Por conciencia
de clase, por las muchas historias que he leído desde chica, en la que los
poderosos eran los malvados de turno, que tenían asfixiados a los pobrecitos
protagonistas, o por lo que sea, el caso es que siempre he tenido una cierta
aversión a los millonarios, tanto a los ricos de cuna como los que, al calor de
crisis varias, expolios, deslocalizaciones (con destino Bangladesh, Pakistán o
cualquier otro país con mano de obra esclava), a los habitantes de paraísos con
papeles o de corrupciones capaces de catapultar al olimpo de los ricos y
famosos a cualquier muerto de hambre.
Millonario ha
sido siempre para mí sinónimo de herederos de fortunas familiares conseguidas
en el Medievo a golpe de látigo, o de sinvergüenza sin paliativos, que todos
conocemos el dicho de que nadie se hace rico trabajando honradamente.
Y mira por donde
me encuentro la "carta de los cuatrocientos". Parece el título de una
novela. O de una película. Pero es una carta de verdad. Nada menos que 400
millonarios y, más aún, multimillonarios, han escrito una carta a Trump, el
supermegarico presidente de los Estados Unidos, pidiéndole, ojo al dato, que no
les baje los impuestos. Como lo estáis leyendo.

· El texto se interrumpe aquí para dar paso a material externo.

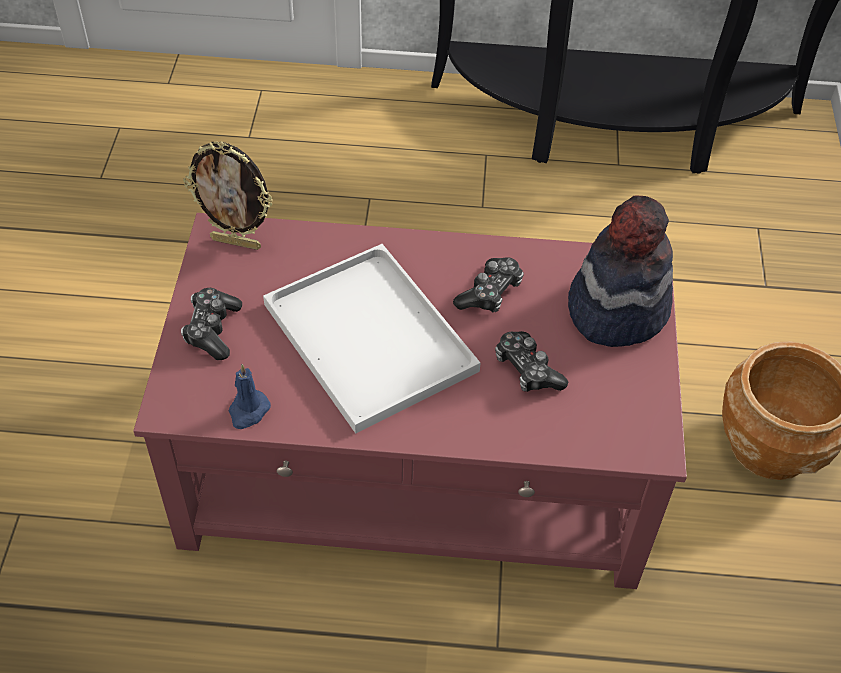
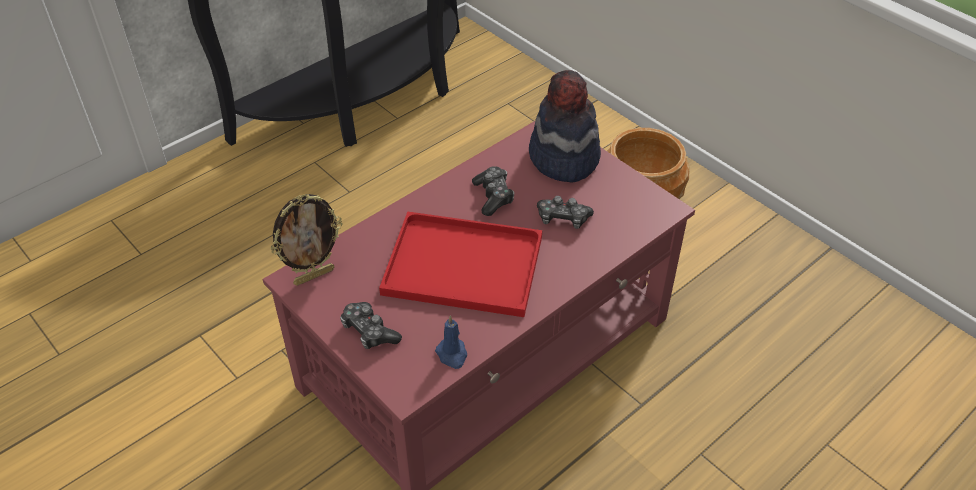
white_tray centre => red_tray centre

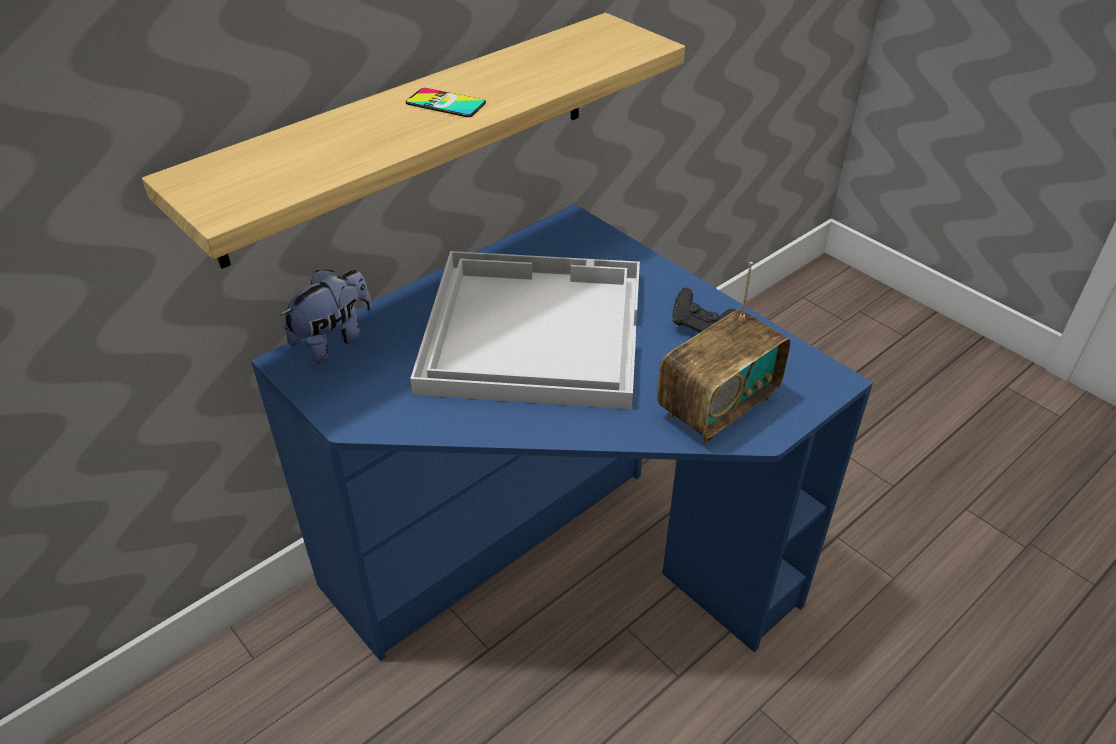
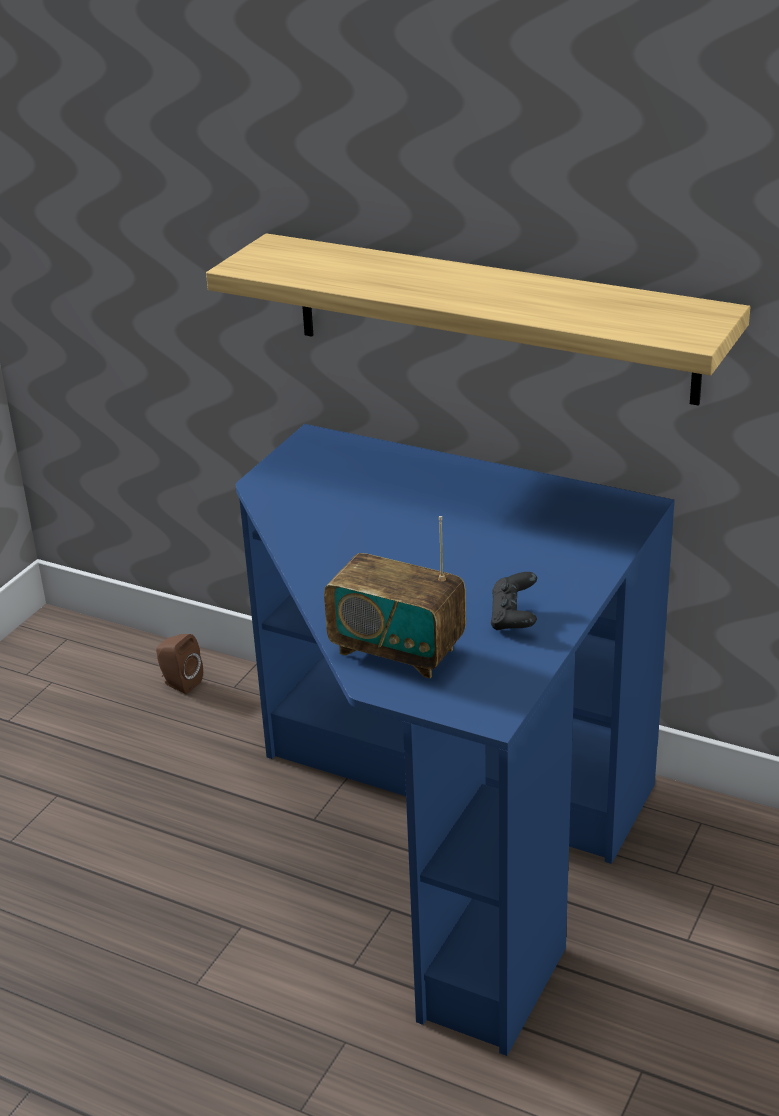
nothing => brown_speaker middle left
plush_toy middle left => nothing
phone top centre => nothing
white_tray centre => nothing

La misiva, suscrita por nombres como George Soros y
Steven Rockefeller, de los "rockefeler" que se bañan en oro de toda
la vida, considera que la rebaja de impuestos solo favorecerá la desigualdad y
aumentará la deuda. Y dicen más.
"Creemos firmemente que la forma de crear más trabajos de calidad y
fortalecer la economía no es mediante reducciones de impuestos para los que más
tenemos, sino invirtiendo en el pueblo americano" .
Aún no he podido
cerrar la boca después de leerlo. Y eso, que, aunque no sea muy lista, tonta
del todo no soy, y mis entendederas me dan para valorar que no lo hacen del
todo por mejorar las condiciones de vida de sus compatriotas menos afortunados,
sino por asegurarse que siguen siendo millonarios y que lo serán sus deudos en
las próximas generaciones.
Supongo que todos
tienen muy presente el principio básico de Henry
Ford, otro milloneti ilustre, que pensaba que cualquiera de sus empleados
debería ser capaz de comprarse uno de sus coches para que realmente su negocio,
basado en la producción en cadena, pudiera funcionar. Vamos, que si ganaban
poco y no podían consumir, su empresa se iba al traste.
Y admitiendo lo poco que tiene de justa y de solidaria
tal actitud, me parece bastante mejor que la que están adoptando nuestros ricos
patrios, llevándose sus dineros a paraísos fiscales, y sus empresas allí donde
pueden comprarse unos centenares de trabajadores por un puñado de dólares, sin
inoportunas limitaciones de horarios y jornadas laborales, sin cuotas a la
seguridad social de turno, sin permisos por vacaciones ni para ponerse
enfermos, y sin los engorrosos convenios colectivos, que sólo hacen dar
derechos a quienes, por nacimiento, no los deberían tener.
Tiene que llegar el momento en que esto explote. La
brecha de la desigualdad que señalan los millonarios americanos, ya no es
grieta, es una sima profunda que amenaza con engullirnos. No es que ya no
podamos comprar el coche que producimos, es que en muchos lugares no se tiene
acceso a los productos que se arrancan a la tierra, a la comida más simple, y
llegará el día en que no se pueda adquitir ni la camiseta que hayan cosido unas
manos deformadas por el frío y las muchas horas de empuñar la aguja.
Pero mientras nuestros millonarios de cabecera sólo se
ocupen en acumular millones, y con el placet de la mayor parte de los Gobiernos
del mundo, poco podremos hacer. Salvo reprimir las naúseas cuando se hable del
lugar que ocupan nuestros ricos y famosos en la lista Forbes.